Une mise en garde : le régime méditerranéen est un mode alimentaire, pas un traitement médical. Il soutient le bien-être général mais ne remplace aucune prescription et ne guérit aucune maladie. Toute personne présentant une pathologie, une grossesse ou des besoins alimentaires particuliers devrait demander l’avis d’un médecin ou d’un diététicien avant tout changement important.
V. Questions & réponses
Le régime méditerranéen est-il bon pour le cœur ? De grandes études, notamment l’essai PREDIMED, associent ce mode alimentaire à une meilleure santé cardiovasculaire.

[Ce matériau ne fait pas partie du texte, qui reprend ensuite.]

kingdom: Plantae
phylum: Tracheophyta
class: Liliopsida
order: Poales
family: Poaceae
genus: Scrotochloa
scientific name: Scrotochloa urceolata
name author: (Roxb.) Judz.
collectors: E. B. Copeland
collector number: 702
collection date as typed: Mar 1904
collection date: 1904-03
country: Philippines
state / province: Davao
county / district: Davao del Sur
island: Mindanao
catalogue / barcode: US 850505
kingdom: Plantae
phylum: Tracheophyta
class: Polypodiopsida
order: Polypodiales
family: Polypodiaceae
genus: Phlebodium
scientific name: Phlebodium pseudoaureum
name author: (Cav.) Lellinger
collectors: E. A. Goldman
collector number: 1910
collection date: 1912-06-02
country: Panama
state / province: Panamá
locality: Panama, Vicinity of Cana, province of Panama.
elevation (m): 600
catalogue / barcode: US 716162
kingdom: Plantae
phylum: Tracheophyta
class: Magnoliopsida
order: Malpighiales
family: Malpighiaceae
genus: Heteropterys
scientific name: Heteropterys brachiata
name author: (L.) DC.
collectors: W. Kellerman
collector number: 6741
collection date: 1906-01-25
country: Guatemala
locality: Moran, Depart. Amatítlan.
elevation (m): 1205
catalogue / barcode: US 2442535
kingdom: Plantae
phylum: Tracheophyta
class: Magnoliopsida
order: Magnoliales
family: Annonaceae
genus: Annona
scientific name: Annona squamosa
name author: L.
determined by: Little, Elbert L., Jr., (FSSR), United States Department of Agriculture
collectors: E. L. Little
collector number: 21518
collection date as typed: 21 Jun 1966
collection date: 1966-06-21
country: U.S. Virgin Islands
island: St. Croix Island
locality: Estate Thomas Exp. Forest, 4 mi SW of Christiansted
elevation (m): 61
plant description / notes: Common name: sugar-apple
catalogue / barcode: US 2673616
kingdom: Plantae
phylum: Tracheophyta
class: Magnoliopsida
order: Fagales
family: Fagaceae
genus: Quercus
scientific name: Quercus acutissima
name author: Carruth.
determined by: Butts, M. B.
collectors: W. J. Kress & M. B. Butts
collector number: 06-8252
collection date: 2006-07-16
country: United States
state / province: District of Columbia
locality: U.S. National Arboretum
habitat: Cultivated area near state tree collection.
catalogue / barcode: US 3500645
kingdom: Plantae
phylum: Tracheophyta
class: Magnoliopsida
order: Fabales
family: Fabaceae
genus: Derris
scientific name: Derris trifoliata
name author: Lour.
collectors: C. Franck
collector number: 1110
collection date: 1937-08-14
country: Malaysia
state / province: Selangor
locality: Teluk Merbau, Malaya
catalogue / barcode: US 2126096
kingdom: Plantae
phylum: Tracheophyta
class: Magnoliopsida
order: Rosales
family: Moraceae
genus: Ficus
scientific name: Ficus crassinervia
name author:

C’est un schéma lié à de bons résultats à l’échelle des populations, non un traitement ni une garantie individuelle.
Quels poissons relèvent du régime méditerranéen ? Les poissons gras comme la sardine, l’anchois et le maquereau sont typiques, prisés pour leurs oméga-3 ; consommés avec leurs arêtes tendres, les petits poissons en conserve apportent aussi du calcium.
Peut-on maigrir avec le régime méditerranéen ? C’est avant tout une façon de manger équilibrée et durable, pas un régime amaigrissant. Toute variation de poids dépend de l’équilibre énergétique global et du mode de vie ; pour un plan adapté, consultez un professionnel de santé.